Birth (utpāda / skye), abiding (sthiti / gnas), and perishing (vyaya / 'jig) are the characteristics typically ascribed by Mahayana Buddhism to compounded or conditioned things (saṃskṛta / 'dus byas).
The guiding question of the first part of this parīkṣā seems to be: are the characteristics of conditioned things themselves conditioned? And if not, how are they to be explained.
Thus, at MMK 7:1, Nagarjuna states: "If birth were compounded, it would possess the three characteristics [of a compound]." Assuming birth (and, we might add, the other characteristics) is a compound seems patently absurd, for then this characteristics would be characterised by themselves (i.e., to explain birth, one would have to refer to birth). But then, this raises precisely the problem that Nagarjuna goes on to pose "If birth were uncompounded, how would it be a characteristic of a compound?"
One obvious way out, is to argue that the three characteristics might not need to act as one, so, for example, we might be able to explain birth in terms of abiding or perishing. Hence, at 7:2, Nagarjuna cuts off this possibility by stating: "The three such as birth cannot individually be that which characterises compounds."

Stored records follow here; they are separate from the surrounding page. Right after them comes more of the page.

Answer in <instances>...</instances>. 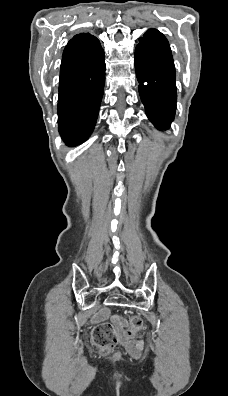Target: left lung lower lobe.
Masks as SVG:
<instances>
[{"instance_id": "0a47b994", "label": "left lung lower lobe", "mask_w": 228, "mask_h": 396, "mask_svg": "<svg viewBox=\"0 0 228 396\" xmlns=\"http://www.w3.org/2000/svg\"><path fill=\"white\" fill-rule=\"evenodd\" d=\"M135 49L139 93L150 121L160 130L168 129L175 116V66L167 39L150 29Z\"/></svg>"}]
</instances>
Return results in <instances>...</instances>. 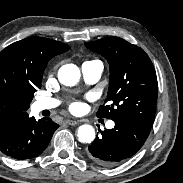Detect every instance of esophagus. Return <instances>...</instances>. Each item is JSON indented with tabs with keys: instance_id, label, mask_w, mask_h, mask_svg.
<instances>
[{
	"instance_id": "1",
	"label": "esophagus",
	"mask_w": 183,
	"mask_h": 183,
	"mask_svg": "<svg viewBox=\"0 0 183 183\" xmlns=\"http://www.w3.org/2000/svg\"><path fill=\"white\" fill-rule=\"evenodd\" d=\"M65 123L68 124V125H77V124H79V120L67 119V120L65 121Z\"/></svg>"
}]
</instances>
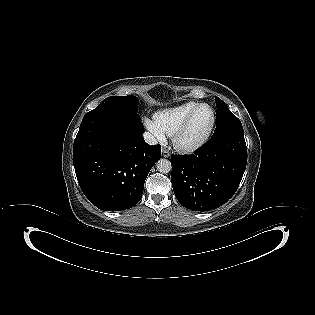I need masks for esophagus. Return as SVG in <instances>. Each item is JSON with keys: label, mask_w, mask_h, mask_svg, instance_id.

If the characteristics of compounded cannot themselves be compounds and if the characteristics cannot be used to determine one another, then a third possibility opens up: that these characteristics (birth, abiding , and perishing) are themselves the product of other, yet more basic characteristics. This is the thought that 7:3 gives an answer to: if we are to posit that the characteristics of compounds are themselves compounds of yet more basic characteristics, where does this cycle end?
Your interpretation of 7:3 seems to import a range of concepts I find troubling. First, you seem to reify the "this," a term that does not exist in the Tibetan. Thus, for example, Garfield, also working from the Tibetan texts, translates MMK 7:3 as:
If arising, abiding, and ceasing
Have characteristics other than those of the produced,
There would be an infinite regress.
"This" in Batchelor's translation is merely a shorthand for "this argument" or "this way of thinking."
Second, you seem to create a distinction between internal time and some sort of external time that does not sound like anything I'm familiar with in Nagarjuna---although I can see where it makes sense in the Western philosophical tradition (so Bergson and Husserl make similar divisions of time).
Third, the phrase "constituted by the transcendental ego" is far too Kantian to properly belong to this context, and I have no idea how one could reconcile the idea of a transcendental ego with anātman.
Fourth, note that it would seem more accurate to say that time simpliciter---that is, in both its "internal" and "external" aspects---is a conceptual construction (see, e.g. MMK 19). Note, however, that it is important to realise that they fact that things are "conceptual constructions" does not make them false. They are, rather, empty.